Version: 1.9.1 (using KDE KDE 3.5.2) Installed from: Compiled From Sources OS: Linux If using kwallet then kmail shouldn't cache the passwords. If the wallet is open, then kmail can re-read the passwords everytime it is needed. But when the wallet is closed, then probably it is closed for a reason, and the user doesn't want applications to use the passwords. Now if one closes the wallet, it is still possible to use kmail, because it has been cached the password. I think this is an "unsafe" or not expected behaviour. Kmail should always "ask" (of course from kwallet) for the passwords if it is needed.
That would mean KMail would not be able to check email during the night, when people aren't around to reopen the wallet. Not to mention it would be very annoying to type the wallet password every hour or two, without taking any action to initiate a wallet-open.
Well, if someone wants KMail to retrieve mails during the night, then one should not close the wallet. One only need to reopen a wallet if it is closed, but wallets doesn't get closed without a reason. Still, I think if a wallet is closed, then the user does not want to retrieve passwords from it... Again, users only has to type the password (the wallet's password) every hour or two if the wallet is closed.
The point being that KMail checks for mails in the background, in a periodic action, without user interaction. To make that action trigger a password dialog would be very, very annoying.

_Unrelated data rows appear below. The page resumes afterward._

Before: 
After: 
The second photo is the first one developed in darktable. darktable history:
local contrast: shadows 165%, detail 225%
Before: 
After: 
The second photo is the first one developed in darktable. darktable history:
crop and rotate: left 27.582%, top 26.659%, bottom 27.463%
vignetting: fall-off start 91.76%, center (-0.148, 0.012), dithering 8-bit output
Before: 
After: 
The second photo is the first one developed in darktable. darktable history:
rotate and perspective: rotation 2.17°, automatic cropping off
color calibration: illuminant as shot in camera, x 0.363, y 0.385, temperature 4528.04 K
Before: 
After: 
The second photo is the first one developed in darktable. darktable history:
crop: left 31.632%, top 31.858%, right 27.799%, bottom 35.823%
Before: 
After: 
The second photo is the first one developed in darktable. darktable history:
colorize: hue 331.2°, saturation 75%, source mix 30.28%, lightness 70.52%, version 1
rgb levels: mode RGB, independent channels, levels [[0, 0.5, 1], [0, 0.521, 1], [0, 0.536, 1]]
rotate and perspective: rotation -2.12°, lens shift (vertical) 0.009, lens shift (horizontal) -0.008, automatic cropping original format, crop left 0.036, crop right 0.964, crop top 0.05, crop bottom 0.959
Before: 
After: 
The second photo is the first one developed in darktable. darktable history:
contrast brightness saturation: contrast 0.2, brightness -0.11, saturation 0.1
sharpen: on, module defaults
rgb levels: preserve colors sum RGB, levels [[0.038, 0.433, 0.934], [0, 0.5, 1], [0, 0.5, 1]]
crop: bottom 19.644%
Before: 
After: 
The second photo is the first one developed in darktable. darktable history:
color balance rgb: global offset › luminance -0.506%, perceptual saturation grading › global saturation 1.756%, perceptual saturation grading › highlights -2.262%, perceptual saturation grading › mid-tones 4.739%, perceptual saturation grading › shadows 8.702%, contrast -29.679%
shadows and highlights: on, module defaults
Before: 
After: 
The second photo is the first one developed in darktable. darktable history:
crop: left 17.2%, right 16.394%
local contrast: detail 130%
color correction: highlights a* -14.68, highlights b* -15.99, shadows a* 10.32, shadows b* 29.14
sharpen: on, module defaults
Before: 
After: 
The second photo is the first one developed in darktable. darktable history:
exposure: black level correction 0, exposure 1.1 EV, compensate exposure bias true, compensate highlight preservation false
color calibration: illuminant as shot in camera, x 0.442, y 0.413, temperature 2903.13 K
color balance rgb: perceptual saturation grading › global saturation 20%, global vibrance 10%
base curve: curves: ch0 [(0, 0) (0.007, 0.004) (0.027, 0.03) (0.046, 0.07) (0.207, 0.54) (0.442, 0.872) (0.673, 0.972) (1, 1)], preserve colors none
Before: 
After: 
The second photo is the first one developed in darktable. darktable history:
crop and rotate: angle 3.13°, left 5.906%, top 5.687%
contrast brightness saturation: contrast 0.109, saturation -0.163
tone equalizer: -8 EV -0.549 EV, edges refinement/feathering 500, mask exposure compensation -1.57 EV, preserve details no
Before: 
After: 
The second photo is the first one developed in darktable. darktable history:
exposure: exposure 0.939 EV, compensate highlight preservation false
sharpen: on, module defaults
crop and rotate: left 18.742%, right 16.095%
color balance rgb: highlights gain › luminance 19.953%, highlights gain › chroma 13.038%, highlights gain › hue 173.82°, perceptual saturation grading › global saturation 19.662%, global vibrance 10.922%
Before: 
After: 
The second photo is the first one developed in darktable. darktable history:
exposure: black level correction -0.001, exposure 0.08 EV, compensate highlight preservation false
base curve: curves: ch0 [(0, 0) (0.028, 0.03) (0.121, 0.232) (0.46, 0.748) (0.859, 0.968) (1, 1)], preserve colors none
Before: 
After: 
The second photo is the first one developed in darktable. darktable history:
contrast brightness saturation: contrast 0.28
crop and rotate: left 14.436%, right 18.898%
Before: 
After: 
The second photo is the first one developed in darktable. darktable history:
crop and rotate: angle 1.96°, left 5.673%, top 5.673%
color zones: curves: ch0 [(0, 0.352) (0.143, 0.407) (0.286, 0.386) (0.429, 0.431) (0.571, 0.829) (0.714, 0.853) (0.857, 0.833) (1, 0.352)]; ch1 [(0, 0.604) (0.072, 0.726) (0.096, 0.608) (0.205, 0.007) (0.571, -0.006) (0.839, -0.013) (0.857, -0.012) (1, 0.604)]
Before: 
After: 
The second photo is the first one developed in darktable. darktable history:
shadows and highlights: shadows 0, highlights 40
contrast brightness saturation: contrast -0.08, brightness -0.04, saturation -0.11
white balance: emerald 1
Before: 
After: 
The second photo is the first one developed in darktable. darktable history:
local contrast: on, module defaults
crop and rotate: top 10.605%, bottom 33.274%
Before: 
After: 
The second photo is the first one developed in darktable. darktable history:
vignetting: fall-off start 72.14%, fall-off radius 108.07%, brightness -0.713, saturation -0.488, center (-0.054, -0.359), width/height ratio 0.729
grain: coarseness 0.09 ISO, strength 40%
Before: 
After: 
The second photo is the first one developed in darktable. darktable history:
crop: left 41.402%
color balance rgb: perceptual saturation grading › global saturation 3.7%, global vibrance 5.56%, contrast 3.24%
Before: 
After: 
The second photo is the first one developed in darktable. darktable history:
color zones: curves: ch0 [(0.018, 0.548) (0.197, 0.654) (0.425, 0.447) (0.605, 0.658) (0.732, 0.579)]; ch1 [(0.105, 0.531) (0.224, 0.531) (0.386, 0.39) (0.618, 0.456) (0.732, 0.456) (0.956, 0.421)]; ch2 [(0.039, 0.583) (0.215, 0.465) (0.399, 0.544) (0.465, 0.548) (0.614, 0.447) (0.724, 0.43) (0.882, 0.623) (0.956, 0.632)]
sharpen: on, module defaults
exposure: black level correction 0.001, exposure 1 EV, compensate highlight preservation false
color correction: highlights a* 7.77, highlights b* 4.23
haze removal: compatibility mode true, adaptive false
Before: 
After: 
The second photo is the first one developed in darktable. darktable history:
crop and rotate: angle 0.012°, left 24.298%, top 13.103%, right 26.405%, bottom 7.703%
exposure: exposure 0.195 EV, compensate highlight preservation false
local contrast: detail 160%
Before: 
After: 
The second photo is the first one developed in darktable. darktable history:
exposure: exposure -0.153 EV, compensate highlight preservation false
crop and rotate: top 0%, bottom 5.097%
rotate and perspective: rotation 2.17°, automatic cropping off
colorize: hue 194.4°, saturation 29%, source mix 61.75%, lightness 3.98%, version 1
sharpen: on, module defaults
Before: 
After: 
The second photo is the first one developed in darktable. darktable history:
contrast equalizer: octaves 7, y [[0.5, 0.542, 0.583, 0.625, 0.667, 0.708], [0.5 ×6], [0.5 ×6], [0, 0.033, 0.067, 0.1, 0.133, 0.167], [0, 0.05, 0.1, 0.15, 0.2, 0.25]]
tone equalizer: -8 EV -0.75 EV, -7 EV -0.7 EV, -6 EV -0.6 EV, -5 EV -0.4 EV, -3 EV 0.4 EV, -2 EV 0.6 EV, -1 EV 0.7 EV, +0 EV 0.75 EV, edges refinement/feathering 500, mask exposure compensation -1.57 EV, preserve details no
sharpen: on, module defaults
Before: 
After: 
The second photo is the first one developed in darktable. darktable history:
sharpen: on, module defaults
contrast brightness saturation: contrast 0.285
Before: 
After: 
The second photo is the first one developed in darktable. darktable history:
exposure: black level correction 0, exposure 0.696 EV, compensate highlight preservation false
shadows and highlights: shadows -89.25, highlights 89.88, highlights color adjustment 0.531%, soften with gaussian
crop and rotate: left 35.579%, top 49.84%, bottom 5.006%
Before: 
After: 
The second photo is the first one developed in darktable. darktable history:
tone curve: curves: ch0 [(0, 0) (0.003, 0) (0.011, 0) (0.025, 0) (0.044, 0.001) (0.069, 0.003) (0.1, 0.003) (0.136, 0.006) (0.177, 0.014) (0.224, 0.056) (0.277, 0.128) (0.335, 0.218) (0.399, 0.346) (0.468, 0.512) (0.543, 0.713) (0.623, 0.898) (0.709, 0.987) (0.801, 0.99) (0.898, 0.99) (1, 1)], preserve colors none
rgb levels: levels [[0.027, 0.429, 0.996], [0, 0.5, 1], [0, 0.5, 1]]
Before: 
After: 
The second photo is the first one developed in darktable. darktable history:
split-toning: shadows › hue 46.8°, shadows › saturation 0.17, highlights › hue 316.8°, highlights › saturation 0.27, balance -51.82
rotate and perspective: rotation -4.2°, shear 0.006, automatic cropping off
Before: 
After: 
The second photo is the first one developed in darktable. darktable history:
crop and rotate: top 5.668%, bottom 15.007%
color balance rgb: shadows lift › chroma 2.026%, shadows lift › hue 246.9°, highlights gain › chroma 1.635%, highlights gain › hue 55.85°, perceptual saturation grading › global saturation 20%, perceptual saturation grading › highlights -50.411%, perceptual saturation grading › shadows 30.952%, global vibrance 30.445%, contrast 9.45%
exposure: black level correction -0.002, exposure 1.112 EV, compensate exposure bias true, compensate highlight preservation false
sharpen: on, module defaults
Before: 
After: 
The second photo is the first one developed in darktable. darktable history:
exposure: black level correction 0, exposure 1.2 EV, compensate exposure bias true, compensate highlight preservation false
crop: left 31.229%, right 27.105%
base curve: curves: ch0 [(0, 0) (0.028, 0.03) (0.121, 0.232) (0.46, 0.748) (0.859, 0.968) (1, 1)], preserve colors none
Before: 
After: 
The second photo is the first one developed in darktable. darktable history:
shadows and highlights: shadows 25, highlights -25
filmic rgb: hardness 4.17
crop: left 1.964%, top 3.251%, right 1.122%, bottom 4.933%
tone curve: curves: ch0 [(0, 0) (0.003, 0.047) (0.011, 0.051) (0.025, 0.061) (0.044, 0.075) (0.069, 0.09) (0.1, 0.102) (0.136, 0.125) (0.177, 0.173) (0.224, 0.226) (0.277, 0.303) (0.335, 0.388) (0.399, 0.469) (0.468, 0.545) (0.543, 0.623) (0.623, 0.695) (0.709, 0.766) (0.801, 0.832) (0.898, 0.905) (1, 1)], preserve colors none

But there is no password dialog if the wallet is open! And if it is closed, it is closed, because the user does *not* want to retrieve the passwords. It is up to the user to choose: 1. open wallet, reachable passwords (KMail can retrieve mails during the night) 2. closed wallet, unreachable passwords (yes, there will be a password dialog, but this is normal; this would happen if the user would open a webpage in Konqueror with saved passwords, or connect with Kopete). Take Konqueror's functioning for an example: 1) go to a webpage with a password box, then Konqueror will ask for the wallet's password to fill in the password box, and will retrieve the password for the webpage 2) close the wallet 3) go to that webpage again, and Konqueror will ask for the wallet's password (again), because it did not cache the password (thank god). This is completely acceptable and sane functioning. And consider this situation: Let's say I have a friend. Not a too close friend, but I allow him to use my computer, after I've closed my wallets. He can surf the web, listen to some music, discover the wonderful world of Linux :) Since I'm using KMail constantly (yes, during the night too :), it is already running when my friend takes a seat in front of my computer. He wants to read his mails with KMail, and he has a configured account. Now there can be two situations: a) at present, KMail caches passwords. My friend hits the Check all mails button, and he downloads my mails too (despite I've closed my wallets). or b) KMail tries to open the wallet for my account's password. My friend presses the ESC key or the Cancel button for kwalletmanager, so KMail asks for my account's password. My friend doesn't know it, so he presses the Cancel button again (now for KMail). And after these, KMail asks for my friend's account's password, and he can read his mails, but only his mails. I think the latter is a more secure solution.
A guest account would be way more secure than a closed wallet. Anyway, I'm not opposed against making the level of security configurable in KMail if someone provides an appropriate patch.
Unfortunately, I have no experience neither developing in C++ nor in the QT/KDE api. My last wish is only to please explain me why is the mail sending functionality is not working the same way as the mail checking (the mail downloading). If I have configured a password for my smtp service, then KMail always tries to get the password from KWallet, and it doesn't cache the smtp password. Why is KMail caches the password for pop/imap accounts and not for the smtp accounts?
If I remember correctly then with SMTP it isn't possible to get the password from the password dialog. Therefore the SMTP password cannot be cached by KMail. Apart from that both functionalities were probably developed by different developers and therefore they work differently.
*** Bug 131610 has been marked as a duplicate of this bug. ***
As long as this does not work "safely" closing kwallet should issue a warning "Passwords are cached even if the application and kwalletmanager are closed, please log out to remove cached passwords"
Thank you for taking the time to file a bug report. KMail2 was released in 2011, and the entire code base went through significant changes. We are currently in the process of porting to Qt5 and KF5. It is unlikely that these bugs are still valid in KMail2. We welcome you to try out KMail 2 with the KDE 4.14 release and give your feedback.